I've been racking my brain on the following problem with not much progress, and after encountering the sketch of its solution, I'm still unable to really grasp what's going on.
Let $V$ be a vector space of dimension $0< n \in \mathbb{N}$ over a field $\mathbb{F}$, and let $A \in M_n(\mathbb{F})$.
Given that every $v \in V$ has a polynomial $f_v \in \mathbb{F}[x]$ such that $\langle f_v \rangle = \{p \in \mathbb{F}[x] \mid p(A)v=0\}$, prove that for all $v_1, v_2 \in V$ there is a $v_3 \in V$ such that $f_{v_3}=lcm(f_{v_1}, f_{v_2})$.

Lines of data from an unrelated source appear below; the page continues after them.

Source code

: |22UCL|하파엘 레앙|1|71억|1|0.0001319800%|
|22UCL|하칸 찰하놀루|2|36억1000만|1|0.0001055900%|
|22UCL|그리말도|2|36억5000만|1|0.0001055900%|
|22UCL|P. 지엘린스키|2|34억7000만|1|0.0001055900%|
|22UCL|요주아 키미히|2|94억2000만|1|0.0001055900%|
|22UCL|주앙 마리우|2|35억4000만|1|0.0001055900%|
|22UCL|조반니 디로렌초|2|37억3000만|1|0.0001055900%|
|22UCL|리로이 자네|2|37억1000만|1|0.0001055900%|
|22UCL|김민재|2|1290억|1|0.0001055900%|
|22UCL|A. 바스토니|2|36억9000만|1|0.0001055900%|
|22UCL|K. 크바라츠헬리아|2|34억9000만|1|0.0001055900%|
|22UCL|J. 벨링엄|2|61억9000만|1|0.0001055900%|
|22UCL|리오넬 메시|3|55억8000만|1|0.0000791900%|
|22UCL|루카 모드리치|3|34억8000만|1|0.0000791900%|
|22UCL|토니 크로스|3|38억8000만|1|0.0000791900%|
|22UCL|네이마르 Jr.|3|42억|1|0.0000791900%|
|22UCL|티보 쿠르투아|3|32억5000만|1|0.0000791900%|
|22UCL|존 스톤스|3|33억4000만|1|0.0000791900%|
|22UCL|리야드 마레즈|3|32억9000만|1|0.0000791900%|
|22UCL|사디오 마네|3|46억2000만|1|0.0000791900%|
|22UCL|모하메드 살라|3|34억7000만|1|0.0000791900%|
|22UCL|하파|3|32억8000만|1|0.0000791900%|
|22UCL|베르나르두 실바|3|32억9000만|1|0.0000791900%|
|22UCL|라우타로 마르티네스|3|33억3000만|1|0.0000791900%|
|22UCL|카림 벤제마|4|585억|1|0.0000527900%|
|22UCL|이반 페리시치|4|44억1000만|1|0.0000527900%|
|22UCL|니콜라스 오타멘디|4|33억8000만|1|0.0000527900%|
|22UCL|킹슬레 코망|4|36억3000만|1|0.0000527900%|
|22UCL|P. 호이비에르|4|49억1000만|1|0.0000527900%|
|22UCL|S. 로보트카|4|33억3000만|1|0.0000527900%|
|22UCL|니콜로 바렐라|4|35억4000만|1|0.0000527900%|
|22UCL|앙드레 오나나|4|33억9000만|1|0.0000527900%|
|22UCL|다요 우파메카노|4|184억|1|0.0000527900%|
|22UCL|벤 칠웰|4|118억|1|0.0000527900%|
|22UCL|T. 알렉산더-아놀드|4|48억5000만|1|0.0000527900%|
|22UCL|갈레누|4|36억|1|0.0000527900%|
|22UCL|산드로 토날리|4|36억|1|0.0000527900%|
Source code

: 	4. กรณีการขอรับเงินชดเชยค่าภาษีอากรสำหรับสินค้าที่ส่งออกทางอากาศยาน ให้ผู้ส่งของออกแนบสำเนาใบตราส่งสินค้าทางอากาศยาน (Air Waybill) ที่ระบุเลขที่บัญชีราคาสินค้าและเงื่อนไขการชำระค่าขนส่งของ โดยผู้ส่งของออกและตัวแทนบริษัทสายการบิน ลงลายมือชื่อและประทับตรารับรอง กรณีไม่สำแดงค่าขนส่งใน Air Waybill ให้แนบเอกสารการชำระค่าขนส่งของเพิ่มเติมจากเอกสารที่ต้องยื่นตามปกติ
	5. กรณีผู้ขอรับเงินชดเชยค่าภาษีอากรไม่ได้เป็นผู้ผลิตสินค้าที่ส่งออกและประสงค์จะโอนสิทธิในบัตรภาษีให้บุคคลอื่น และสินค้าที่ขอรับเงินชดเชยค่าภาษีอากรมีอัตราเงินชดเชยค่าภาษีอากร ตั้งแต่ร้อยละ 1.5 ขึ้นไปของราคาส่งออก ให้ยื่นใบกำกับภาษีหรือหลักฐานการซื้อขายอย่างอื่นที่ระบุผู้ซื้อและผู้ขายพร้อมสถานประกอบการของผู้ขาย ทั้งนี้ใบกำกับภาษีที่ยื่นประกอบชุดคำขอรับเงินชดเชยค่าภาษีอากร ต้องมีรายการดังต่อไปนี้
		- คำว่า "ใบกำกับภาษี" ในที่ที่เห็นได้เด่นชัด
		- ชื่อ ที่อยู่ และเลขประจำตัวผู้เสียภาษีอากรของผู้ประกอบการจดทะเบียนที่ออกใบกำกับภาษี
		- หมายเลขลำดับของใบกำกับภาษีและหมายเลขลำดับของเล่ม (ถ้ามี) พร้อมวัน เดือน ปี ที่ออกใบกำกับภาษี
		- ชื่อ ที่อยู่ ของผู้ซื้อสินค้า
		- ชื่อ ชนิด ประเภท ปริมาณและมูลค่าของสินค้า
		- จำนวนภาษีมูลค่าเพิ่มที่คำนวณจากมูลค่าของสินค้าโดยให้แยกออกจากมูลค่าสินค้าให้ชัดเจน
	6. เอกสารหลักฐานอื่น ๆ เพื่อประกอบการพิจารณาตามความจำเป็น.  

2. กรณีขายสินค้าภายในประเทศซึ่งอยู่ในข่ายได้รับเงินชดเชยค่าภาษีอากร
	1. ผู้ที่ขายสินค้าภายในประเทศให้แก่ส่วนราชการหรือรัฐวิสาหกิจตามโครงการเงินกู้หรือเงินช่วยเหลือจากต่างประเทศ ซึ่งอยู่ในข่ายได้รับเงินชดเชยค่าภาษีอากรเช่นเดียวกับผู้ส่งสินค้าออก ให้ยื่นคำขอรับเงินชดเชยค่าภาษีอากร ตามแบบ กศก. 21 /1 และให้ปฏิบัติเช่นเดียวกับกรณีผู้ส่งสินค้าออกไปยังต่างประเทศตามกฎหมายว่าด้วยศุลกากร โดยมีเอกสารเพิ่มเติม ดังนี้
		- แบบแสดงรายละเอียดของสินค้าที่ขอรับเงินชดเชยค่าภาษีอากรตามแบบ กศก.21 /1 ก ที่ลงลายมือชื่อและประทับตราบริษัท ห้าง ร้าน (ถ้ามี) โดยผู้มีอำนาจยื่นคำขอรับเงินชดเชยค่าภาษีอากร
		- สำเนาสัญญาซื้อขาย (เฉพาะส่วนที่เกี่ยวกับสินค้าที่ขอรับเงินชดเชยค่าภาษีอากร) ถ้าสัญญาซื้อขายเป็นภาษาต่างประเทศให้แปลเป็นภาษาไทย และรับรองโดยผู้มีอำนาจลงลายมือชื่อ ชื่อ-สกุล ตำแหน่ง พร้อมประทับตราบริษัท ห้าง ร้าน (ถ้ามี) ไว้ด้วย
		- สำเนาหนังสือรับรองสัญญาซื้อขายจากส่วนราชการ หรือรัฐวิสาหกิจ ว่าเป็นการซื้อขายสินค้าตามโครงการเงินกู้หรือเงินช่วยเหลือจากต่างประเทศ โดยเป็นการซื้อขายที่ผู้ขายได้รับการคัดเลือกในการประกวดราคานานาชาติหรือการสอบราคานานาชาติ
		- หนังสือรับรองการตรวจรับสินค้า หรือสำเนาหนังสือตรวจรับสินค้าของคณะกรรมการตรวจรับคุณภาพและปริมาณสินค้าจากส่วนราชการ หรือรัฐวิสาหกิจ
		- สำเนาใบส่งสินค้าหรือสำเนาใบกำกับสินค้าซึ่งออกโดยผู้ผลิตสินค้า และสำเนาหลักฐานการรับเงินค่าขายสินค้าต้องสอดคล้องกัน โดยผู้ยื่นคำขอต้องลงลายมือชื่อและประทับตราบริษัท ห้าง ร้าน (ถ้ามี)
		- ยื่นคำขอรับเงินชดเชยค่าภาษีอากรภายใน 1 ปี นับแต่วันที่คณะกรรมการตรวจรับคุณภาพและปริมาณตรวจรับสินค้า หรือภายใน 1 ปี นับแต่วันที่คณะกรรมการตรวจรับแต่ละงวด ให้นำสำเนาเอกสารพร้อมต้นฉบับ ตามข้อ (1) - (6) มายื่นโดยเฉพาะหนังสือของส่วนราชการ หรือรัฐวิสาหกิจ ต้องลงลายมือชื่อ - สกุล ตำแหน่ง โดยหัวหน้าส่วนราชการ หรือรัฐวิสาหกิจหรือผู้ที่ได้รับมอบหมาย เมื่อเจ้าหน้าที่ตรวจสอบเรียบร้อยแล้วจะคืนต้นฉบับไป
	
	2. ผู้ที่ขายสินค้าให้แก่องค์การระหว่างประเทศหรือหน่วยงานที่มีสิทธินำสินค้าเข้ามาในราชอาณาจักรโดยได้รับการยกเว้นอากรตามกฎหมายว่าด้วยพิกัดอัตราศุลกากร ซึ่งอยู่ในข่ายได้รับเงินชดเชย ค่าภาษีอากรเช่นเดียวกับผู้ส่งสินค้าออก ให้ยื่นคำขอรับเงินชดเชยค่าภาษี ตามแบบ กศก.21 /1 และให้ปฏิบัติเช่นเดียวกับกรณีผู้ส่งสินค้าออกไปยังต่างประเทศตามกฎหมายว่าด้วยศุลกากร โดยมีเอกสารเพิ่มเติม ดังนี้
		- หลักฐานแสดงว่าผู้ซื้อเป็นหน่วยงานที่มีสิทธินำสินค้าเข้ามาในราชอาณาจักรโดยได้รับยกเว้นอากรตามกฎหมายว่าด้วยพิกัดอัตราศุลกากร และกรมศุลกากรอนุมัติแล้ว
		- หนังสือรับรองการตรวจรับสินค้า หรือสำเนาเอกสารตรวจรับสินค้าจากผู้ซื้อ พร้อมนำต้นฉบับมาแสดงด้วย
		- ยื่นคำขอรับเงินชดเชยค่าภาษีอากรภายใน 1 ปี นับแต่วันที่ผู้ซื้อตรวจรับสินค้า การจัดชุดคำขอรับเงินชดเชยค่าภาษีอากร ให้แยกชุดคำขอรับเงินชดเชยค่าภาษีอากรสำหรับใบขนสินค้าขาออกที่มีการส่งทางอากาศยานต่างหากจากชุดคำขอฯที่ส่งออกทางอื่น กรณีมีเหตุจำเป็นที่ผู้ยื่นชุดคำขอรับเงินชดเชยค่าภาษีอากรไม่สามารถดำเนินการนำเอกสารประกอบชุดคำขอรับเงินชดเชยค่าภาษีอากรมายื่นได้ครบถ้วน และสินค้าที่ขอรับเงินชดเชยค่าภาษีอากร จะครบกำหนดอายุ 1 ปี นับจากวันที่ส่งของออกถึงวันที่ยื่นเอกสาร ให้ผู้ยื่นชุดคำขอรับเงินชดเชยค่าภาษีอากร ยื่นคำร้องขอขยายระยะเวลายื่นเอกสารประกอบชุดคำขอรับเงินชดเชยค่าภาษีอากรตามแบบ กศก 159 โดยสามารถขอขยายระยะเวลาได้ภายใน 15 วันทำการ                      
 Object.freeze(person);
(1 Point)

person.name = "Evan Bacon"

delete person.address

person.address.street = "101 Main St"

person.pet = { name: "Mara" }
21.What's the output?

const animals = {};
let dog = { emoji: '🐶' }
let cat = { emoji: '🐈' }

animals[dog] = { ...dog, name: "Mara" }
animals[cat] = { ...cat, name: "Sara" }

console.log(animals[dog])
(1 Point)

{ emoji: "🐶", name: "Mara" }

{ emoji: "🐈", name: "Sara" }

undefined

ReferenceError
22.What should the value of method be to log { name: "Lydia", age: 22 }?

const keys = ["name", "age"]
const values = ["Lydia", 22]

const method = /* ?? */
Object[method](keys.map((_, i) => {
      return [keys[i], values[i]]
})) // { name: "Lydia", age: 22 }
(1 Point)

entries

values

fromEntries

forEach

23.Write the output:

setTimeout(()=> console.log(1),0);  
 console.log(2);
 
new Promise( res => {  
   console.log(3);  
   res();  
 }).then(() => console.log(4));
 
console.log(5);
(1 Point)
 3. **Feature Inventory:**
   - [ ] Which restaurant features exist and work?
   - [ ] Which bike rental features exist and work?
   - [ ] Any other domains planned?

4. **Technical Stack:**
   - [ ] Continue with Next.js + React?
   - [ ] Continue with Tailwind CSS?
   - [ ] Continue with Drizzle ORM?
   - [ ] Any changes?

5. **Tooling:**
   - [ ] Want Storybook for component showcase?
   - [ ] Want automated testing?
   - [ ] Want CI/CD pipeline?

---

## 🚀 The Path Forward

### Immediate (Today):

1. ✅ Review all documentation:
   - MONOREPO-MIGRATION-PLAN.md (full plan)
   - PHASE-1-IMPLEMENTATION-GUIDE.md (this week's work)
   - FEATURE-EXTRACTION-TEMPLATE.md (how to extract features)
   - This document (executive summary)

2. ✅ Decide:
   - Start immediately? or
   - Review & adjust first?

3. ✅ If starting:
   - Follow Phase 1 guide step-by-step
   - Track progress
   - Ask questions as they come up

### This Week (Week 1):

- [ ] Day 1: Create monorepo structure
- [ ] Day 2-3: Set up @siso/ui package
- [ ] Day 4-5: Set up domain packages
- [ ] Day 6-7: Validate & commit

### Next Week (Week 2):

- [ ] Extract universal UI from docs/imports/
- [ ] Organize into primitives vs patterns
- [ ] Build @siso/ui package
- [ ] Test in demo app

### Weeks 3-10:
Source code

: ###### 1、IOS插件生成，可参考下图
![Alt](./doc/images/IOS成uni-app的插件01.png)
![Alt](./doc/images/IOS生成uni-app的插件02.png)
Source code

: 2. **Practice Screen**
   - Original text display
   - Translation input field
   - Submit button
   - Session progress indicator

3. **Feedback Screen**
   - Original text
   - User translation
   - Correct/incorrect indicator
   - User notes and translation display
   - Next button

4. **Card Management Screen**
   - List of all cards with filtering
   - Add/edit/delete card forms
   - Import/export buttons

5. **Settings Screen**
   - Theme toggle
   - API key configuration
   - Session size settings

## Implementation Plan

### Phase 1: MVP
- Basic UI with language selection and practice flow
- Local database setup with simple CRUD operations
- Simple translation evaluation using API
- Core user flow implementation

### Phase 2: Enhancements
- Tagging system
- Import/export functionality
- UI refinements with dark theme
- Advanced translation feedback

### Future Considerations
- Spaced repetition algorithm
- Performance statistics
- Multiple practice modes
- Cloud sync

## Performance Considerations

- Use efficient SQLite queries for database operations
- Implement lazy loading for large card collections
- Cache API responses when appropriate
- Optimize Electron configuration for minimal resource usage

The solution uses the following facts (each of which I understand on its own), but I don't understand how they are used to form a solution:
- There is a one-to-one correspondence between $(V,T)$ (where $T$ is the linear transformation corresponding to $T$) and $(V, \cdot)$ as an $F[x]$-module, and therefore, by the fundamental theorem for finitely generated $R$-modules over a PID $R$ ($\mathbb{F}[x]$ in this case), there is an isomorphism: $$V \cong \mathbb{F}[x]/\langle a_1(x)\rangle\oplus\dots\oplus\mathbb{F}[x]/\langle a_k(x)\rangle$$ where $a_i(x)$ are the invariant factors.
- Moving to the elementary factors, one can view the two vectors (if I understood correctly) as a vector of primary elements.
- The required vector is somehow defined using the primary factors for these two vectors.
Since I'm unable to see how these facts combine and lead to the solution, this is about as much of the sketch that I could figure out.
If someone is able to shed light on what the solution actually is and what I am missing to complete the full picture, I would very much appreciate it.